Thanks Groundskeeper! I haven't tackled seeing O.J. yet. Its length would likely be problematic for me in terms of an apples-to-apples comparison to the other movies on this list, even if not for the whole thorny "where did it debut?" issue. (I guess it screened at Sundance last year, which is what caused people to consider it a movie.) I quite enjoyed The People vs. O.J. Simpson, which means a) I'll probably really enjoy it but b) I probably had enough O.J. Simpson in 2016.

Nick, so glad to hear I'm not alone in my hatred of American Honey. I think of Moonlight as a movie I will live with and watch multiple times in the future, and I expect to have the kind of experience you had with it on those future occasions. I did like the third segment but I don't know, I guess I figured that when he developed this really confident and self-actualized version of himself (albeit as a gangster) then he would also own and experiment with his homosexuality. I guess I didn't quite believe that the character he had become had never again physically pursued his desires.
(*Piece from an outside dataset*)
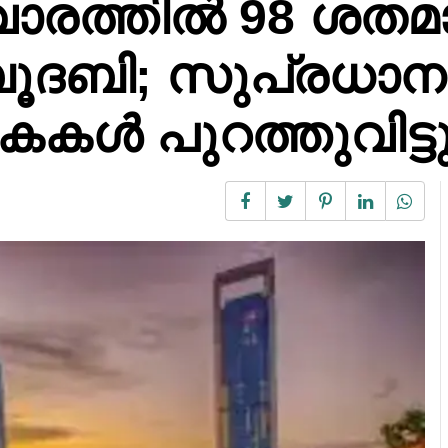
രത്തില്‍ 98 ശതമ
ബൂദബി; സുപ്രധാന
കകൾ പുറത്തുവിട്ട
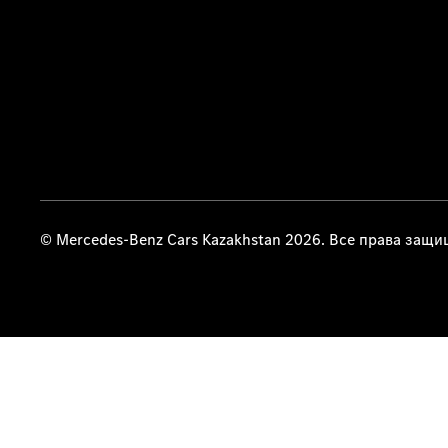
© Mercedes-Benz Cars Kazakhstan 2026. Все права защ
The Purge ... I suspect I'll be catching a lot of flak for that. I could have bumped it out of my top ten but that would have meant denying one of the most profound full-body viewing experiences I had last year, which I thought certainly counted for something.

Steve Dawson said...

Thirteen movies on airplanes! I find it increasingly hard to watch and pay attention to a movie on a plane. Did any of the thirteen make it into your top ten?

Derek Armstrong said...

Indeed one did Steve! I watched Other People on the plane. And not even in my seat back entertainment system -- this one was on my phone! A good movie is a good movie is a good movie, I guess. I think I've grown accustomed to watching movies with interruptions ... a couple years ago, my #1 movie was a movie I started watching at home one night, fell asleep, and had to finish watching the next morning.

CSPAN Adamson said...

You think you can put The Purge above Manchester you hack???

Jk an interesting list though.

Derek Armstrong said...

Thank you Mr. CSPAN!

I think "Purge above _________" will be a common complaint about my list this year! But it rocked me. You don't forget experiences like the one I had with The Purge.